# Inshore Grand Slam...on the same artificial swim bait.



## Bullgat0r (May 13, 2012)

South of Black water Bay. 14"Flounder, 19" Speckled Trout, 26" Red Drum. All caught on the same swim bait. I have a sunburn and a thousand noseeum bites, but it was worth it for the Grand Slam! Thank you Lord for a great day!:thumbup:


----------



## PJIII (Oct 29, 2011)

Nice catch congrats!!


----------



## Tobiwan (Apr 27, 2012)

Nice job!! 🎣


----------



## rfh21 (May 17, 2012)

Gotta hold that flounder with your teeth! Congrats!


----------



## Bullgat0r (May 13, 2012)

Spring time here has the best fishing hands down...


----------



## fsu alex (Aug 3, 2011)

Good job on the slam!


----------



## jmacvip (Oct 1, 2007)

Great job. Is it me or is the no seeum's out of control this year?


----------



## silverbackmac (Apr 30, 2013)

awesome!! Cant wait to get back out there....


----------



## jbs_bama (May 24, 2010)

That's awesome. Great job on the slam. I'm looking to yak slam some flounder soon.


----------



## Reel Sick (May 4, 2009)

That's a nice little slam there. Thanks for the report.


----------



## cablechris (May 3, 2011)

jmacvip said:


> Great job. Is it me or is the no seeum's out of control this year?

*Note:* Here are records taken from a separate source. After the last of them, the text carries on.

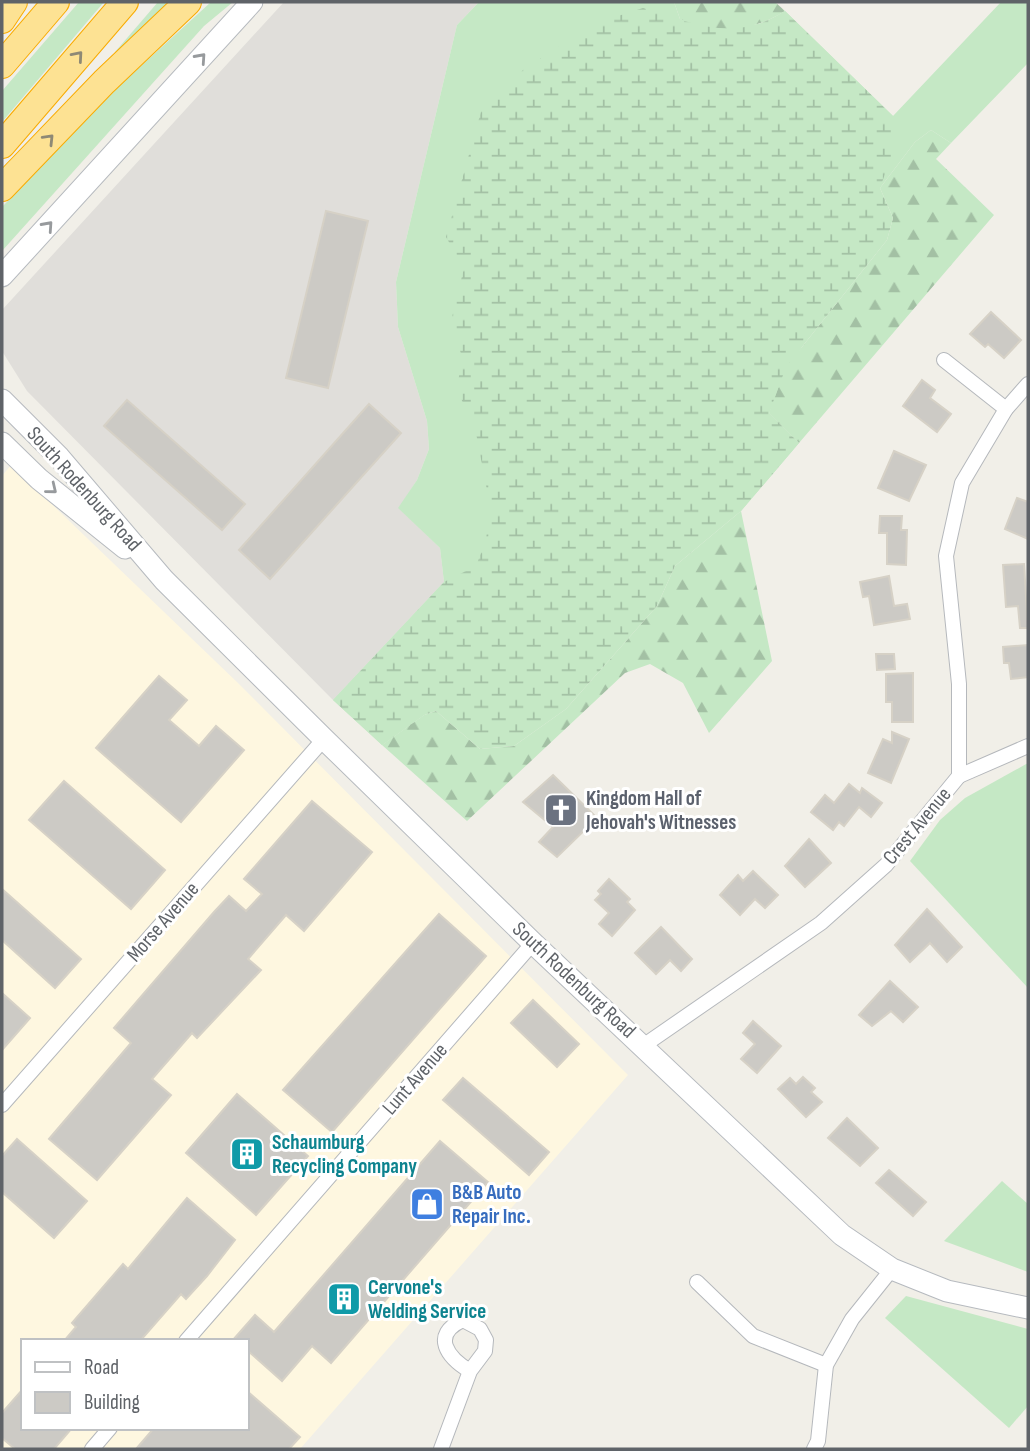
<svg xmlns="http://www.w3.org/2000/svg" width="1030" height="1451" viewBox="0 0 1030 1451" font-family="'Sofia Sans Condensed',sans-serif">
<defs>
<pattern id="forest-firs" width="22" height="20" patternUnits="userSpaceOnUse" patternTransform="scale(1.75)"><rect width="22" height="20" fill="#c5e8c5"/><path d="M5 1l3.5 6h-7zM16 11l3.5 6h-7z" fill="#a3c0a4"/></pattern>
<pattern id="wetland-marsh" width="20" height="14" patternUnits="userSpaceOnUse" patternTransform="scale(1.75)"><rect width="20" height="14" fill="#c5e8c5"/><path d="M1 5h8M5 5V1M11 12h8M15 12V8" fill="none" stroke="#a3c0a4"/></pattern>
</defs>
<rect width="100%" height="100%" fill="#f1efe8"/>
<path fill="#fef7e0" fill-rule="evenodd" d="M 11,465 L 238,683 L 628,1075 L 300,1449 L 2,1449 L 2,476 ZM 23,1341 L 247,1341 L 247,1428 L 23,1428 Z"/>
<polygon fill="#e0deda" points="284,2 479,2 457,25 396,282 398,327 427,421 429,449 417,480 399,508 440,548 444,582 333,700 27,391 2,351 2,310"/>
<g fill="#c5e8c5">
<polygon points="79,2 104,2 2,122 2,91"/>
<polygon points="158,2 174,2 117,53 115,52"/>
<polygon points="211,2 233,2 204,26 2,251 2,207 118,87"/>
<polygon points="479,2 674,2 680,19 763,25 785,11 893,116 1001,2 1028,2 1028,63 951,143 931,130 915,142 880,188 769,413 799,443 741,511 424,715 382,745 333,700 444,582 440,548 398,508 417,480 429,449 427,421 398,327 396,282 457,25"/>
<polygon points="1028,763 1028,988 910,861 940,820 965,798"/>
<polygon points="1002,1181 1028,1204 1028,1272 944,1241"/>
<polygon points="906,1296 1028,1329 1028,1406 1009,1428 885,1318"/>
</g>
<g fill="url(#forest-firs)">
<path d="M 674,2 L 775,2 L 785,11 C 750,33 718,33 680,19 Z"/>
<polygon points="931,130 951,143 936,159 994,215 799,443 769,413 786,367 887,240 893,218 880,188 915,142"/>
<polygon points="741,511 772,661 709,733 683,683 650,664 625,673 467,821 382,745 424,715 436,711 480,749 514,746 566,709 657,606 675,566"/>
</g>
<path fill="url(#wetland-marsh)" d="M 643,8 C 695,24 734,43 785,11 L 893,116 L 891,157 L 880,188 L 893,218 L 887,240 L 786,367 L 769,413 L 799,443 L 741,511 L 675,566 L 657,606 L 566,709 L 514,746 L 480,749 L 436,711 L 424,715 L 382,745 L 333,700 L 444,582 L 476,566 L 486,540 L 490,506 L 476,433 L 457,389 L 462,357 L 451,321 L 464,268 L 446,237 L 482,108 L 523,70 L 593,24 Z"/>
<g fill="#cccac5" stroke="#d6d1c6" stroke-width="2">
<polygon points="326,211 368,221 328,388 286,378"/>
<polygon points="991,312 1021,340 1004,358 988,344 985,347 970,334"/>
<polygon points="922,380 935,390 930,398 951,414 937,432 903,406"/>
<polygon points="127,400 245,504 222,530 104,426"/>
<polygon points="369,404 401,433 270,579 239,550"/>
<polygon points="894,451 926,465 909,501 878,488"/>
<polygon points="1017,498 1028,502 1028,539 1005,529"/>
<polygon points="880,516 902,516 901,530 907,530 906,565 887,564 887,533 879,533"/>
<polygon points="1024,564 1028,628 1020,628 1018,606 1006,607 1003,565"/>
<polygon points="889,576 894,606 907,604 910,619 874,625 869,596 863,597 860,582"/>
<polygon points="1028,645 1028,677 1011,679 1009,663 1004,663 1003,647"/>
<polygon points="876,654 894,654 895,669 877,670"/>
<polygon points="913,673 913,722 892,722 892,702 886,702 886,674"/>
<polygon points="159,676 187,700 169,720 199,746 216,726 244,750 181,822 96,748"/>
<polygon points="892,732 909,739 891,783 868,773 883,739 892,743"/>
<polygon points="553,775 597,818 557,857 539,842 553,827 523,802"/>
<polygon points="64,781 165,870 131,909 29,820"/>
<polygon points="849,784 860,793 862,788 882,803 871,817 859,807 844,826 839,822 833,830 811,812 825,795 834,803"/>
<polygon points="312,801 372,852 304,931 286,915 248,959 261,970 197,1038 192,1033 152,1079 171,1095 97,1180 49,1139 131,1043 114,1028 214,912 229,896 246,911 262,894 244,879"/>
<polygon points="809,839 831,863 805,887 785,866"/>
<polygon points="753,871 778,895 765,908 755,899 740,915 720,895 738,875 743,881"/>
<polygon points="609,879 630,899 627,902 635,910 612,936 599,924 609,913 595,900 601,894 598,891"/>
<polygon points="2,889 81,959 55,988 2,940"/>
<polygon points="927,909 962,947 947,962 930,943 910,962 895,945"/>
<polygon points="439,914 486,956 332,1132 283,1090"/>
<polygon points="661,927 692,959 681,971 670,960 656,974 635,953"/>
<polygon points="890,981 918,1007 903,1022 891,1011 872,1026 859,1015"/>
<polygon points="2,993 30,1018 2,1050"/>
<polygon points="533,1000 579,1044 557,1067 511,1023"/>
<polygon points="753,1021 781,1046 757,1073 741,1059 755,1044 743,1033"/>
<polygon points="803,1077 815,1088 811,1092 822,1102 806,1117 778,1089 790,1078 796,1084"/>
<polygon points="463,1078 549,1152 529,1175 443,1100"/>
<polygon points="237,1094 308,1156 256,1215 186,1153"/>
<polygon points="847,1118 878,1148 860,1166 828,1138"/>
<polygon points="17,1139 87,1201 54,1238 2,1192 2,1156"/>
<polygon points="440,1141 488,1182 331,1363 312,1346 282,1381 247,1350 247,1341 232,1341 255,1315 274,1332"/>
<polygon points="889,1170 926,1202 913,1216 876,1183"/>
<polygon points="187,1198 235,1240 207,1276 186,1299 181,1294 140,1341 64,1341 76,1327 72,1323 123,1264 128,1269"/>
<polygon points="23,1389 23,1428 72,1428 54,1449 15,1449 2,1438 2,1413"/>
<polygon points="247,1391 300,1437 289,1449 136,1449 154,1428 247,1428"/>
</g>
<g fill="none" stroke-linecap="round" stroke-linejoin="round">
<g stroke="#b5b8bc" stroke-width="16">
<g id="street">
<polyline points="944,360 1006,409"/>
<polyline points="959,776 1028,746"/>
<polyline points="643,1046 821,923 886,865 959,776 959,684 946,556 962,483 1006,409 1028,384"/>
<polyline points="2,1105 324,739"/>
<polyline points="697,1282 753,1336 826,1365"/>
<polyline points="186,1341 533,943"/>
<polyline points="92,1449 110,1428"/>
<path d="M 441,1449 L 470,1371 L 485,1351 L 486,1340 L 480,1329 L 463,1320 C 430,1335 448,1358 470,1371"/>
<polyline points="814,1449 818,1441 826,1365 852,1319 892,1269"/>
</g>
</g>
<g stroke="#b6babf" stroke-width="23">
<g id="secondary">
<polyline points="2,276 252,2"/>
<polyline points="2,400 59,457 164,580 324,739 533,943 842,1235 892,1269 947,1291 1028,1308"/>
<polyline points="2,443 39,479 125,548"/>
</g>
</g>
<g stroke="#f9ab00" stroke-width="28">
<g id="highway">
<polyline points="2,20 14,2"/>
<polyline points="2,65 56,2"/>
<polyline points="2,145 125,2"/>
<polyline points="2,188 104,82 188,2"/>
</g>
</g>
<use href="#street" stroke="#fff" stroke-width="14"/>
<use href="#secondary" stroke="#fff" stroke-width="21"/>
<use href="#highway" stroke="#fde293" stroke-width="26"/>
</g>
<defs><path id="oneway-chevron" d="M-2-3.5L2.5 0L-2 3.5" fill="none" stroke-width="1.6" stroke-linecap="round" stroke-linejoin="round" transform="scale(1.75)"/></defs>
<g stroke="#8e8975">
<use href="#oneway-chevron" transform="translate(78 56) rotate(-49)"/>
<use href="#oneway-chevron" transform="translate(49 139) rotate(-46)"/>
</g>
<g stroke="#979a9d">
<use href="#oneway-chevron" transform="translate(201 58) rotate(-48)"/>
<use href="#oneway-chevron" transform="translate(48 226) rotate(-48)"/>
<use href="#oneway-chevron" transform="translate(52 489) rotate(39)"/>
</g>
<defs>
<g id="church-square" transform="scale(1.75)"><rect x="-9" y="-9" width="18" height="18" rx="4" fill="#6b7280" stroke="#fff"/><path d="M-1.2-6h2.4v3.5h3.3v2.4h-3.3V6h-2.4V-.1h-3.3v-2.4h3.3Z" fill="#fff"/></g>
<g id="building-square" transform="scale(1.75)"><rect x="-9" y="-9" width="18" height="18" rx="4" fill="#0f9aa8" stroke="#fff"/><path d="M-4-6H4V6H1V3H-1V6H-4ZM-2.5-4.3h1.7v1.8h-1.7ZM.8-4.3h1.7v1.8H.8ZM-2.5-1h1.7V.8h-1.7ZM.8-1h1.7V.8H.8Z" fill="#fff"/></g>
<g id="shop-square" transform="scale(1.75)"><rect x="-9" y="-9" width="18" height="18" rx="4" fill="#3f7fe0" stroke="#fff"/><path d="M-5-2.5h2.3a2.7 3.5 0 0 1 5.4 0H5L5.5 6h-11ZM-1.5-2.5h3a1.5 2.3 0 0 0-3 0Z" fill="#fff"/></g>
</defs>
<g fill-rule="evenodd">
<use href="#church-square" x="561" y="810"/>
<use href="#building-square" x="247" y="1154"/>
<use href="#shop-square" x="427" y="1204"/>
<use href="#building-square" x="344" y="1299"/>
</g>
<g text-anchor="middle" dominant-baseline="central" stroke-width="6" stroke-linejoin="round" paint-order="stroke">
<g font-size="21" fill="#5f6368" stroke="#fff">
<text transform="translate(84 489) rotate(48)">South Rodenburg Road</text>
<text transform="translate(917 826) rotate(-50)">Crest Avenue</text>
<text transform="translate(163 922) rotate(-49)">Morse Avenue</text>
<text transform="translate(574 980) rotate(43)">South Rodenburg Road</text>
<text transform="translate(415 1079) rotate(-49)">Lunt Avenue</text>
</g>
<g font-size="21" font-weight="bold" fill="#5b616d" stroke="#fff" text-anchor="start">
<text x="586" y="798">Kingdom Hall of<tspan x="586" dy="24">Jehovah's Witnesses</tspan></text>
</g>
<g font-size="21" font-weight="bold" fill="#0d838f" stroke="#fff" text-anchor="start">
<text x="272" y="1142">Schaumburg<tspan x="272" dy="24">Recycling Company</tspan></text>
<text x="368" y="1287">Cervone's<tspan x="368" dy="24">Welding Service</tspan></text>
</g>
<g font-size="21" font-weight="bold" fill="#366cbe" stroke="#fff" text-anchor="start">
<text x="452" y="1192">B&amp;B Auto<tspan x="452" dy="24">Repair Inc.</tspan></text>
</g>
</g>
<rect width="1030" height="1451" fill="none" stroke="#5f6368" stroke-width="7"/>
<rect x="21" y="1339" width="228" height="91" fill="#ffffff" stroke="#bfc1c3" stroke-width="2"/>
<rect x="35" y="1362" width="35" height="10" fill="#ffffff" stroke="#bfc1c3" stroke-width="2"/>
<text x="84" y="1374" font-size="21" fill="#5f6368">Road</text>
<rect x="35" y="1392" width="35" height="21" fill="#cccac5" stroke="#bfc1c3" stroke-width="2"/>
<text x="84" y="1409" font-size="21" fill="#5f6368">Building</text>
</svg>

Nope its not just you. I jumped out of my work van hooked a customer up then back in my van less then 5 mins. and I had a bunch of them all over my arms. 

Thats awesome you got them all on the same bait!


----------



## Randall2point0 (Feb 11, 2011)

Wirelessly posted

I have thrown a swim bait four hours and never got a hit. What size were you throwing? I was throwing one about 3" maybe.


----------



## Bullgat0r (May 13, 2012)

It was a pre-rigged, weighted, five inch, pearl white by Storm Lures. I can't find them anywhere and only have three left. That is my go to lure.


----------



## Randall2point0 (Feb 11, 2011)

Wirelessly posted

You bump them on the bottom or jig them kinda fast?


----------



## Bullgat0r (May 13, 2012)

Kind of like walking the dog just out of site from the surface. Tip, tip, reel, varying the action but not fast like you would a Gotcha lure for Spanish mackerel. You can't forget the most important detail of using a loop knot and fluorocarbon leader.


----------



## Randall2point0 (Feb 11, 2011)

Wirelessly posted

I don't catch many flounder, but I figured they would want something slower on the bottom. How deep we're you when you caught the flounder?


----------



## Yakaholic (Apr 30, 2013)

That's how ya do it right there. Good eats.


----------



## Maddogfishing (Mar 15, 2013)

great job thanks for the post


----------



## SurfRidr (Apr 24, 2012)

Nice catches!

I had similar experience the other day, at least on the trout. I was throwing a 5" white and chart swim bait by Yum, on a weighted wide gap hook. I let it fall all the way to the bottom, and then bring it in just fast enough to make the tail swim, while twitching intermittently for a little more action.

Caught 4 trout in about 4 hours, and considering that I have almost no saltwater experience and only know what I have read (mostly here), I was pretty happy because only one was under 20 inches. (17, 21, 21, 22, and lost another).

Congrats on your slam, that's awesome!


----------



## TSJ (Apr 25, 2013)

Nice Slamm man. What kind of swim bait were you using?


----------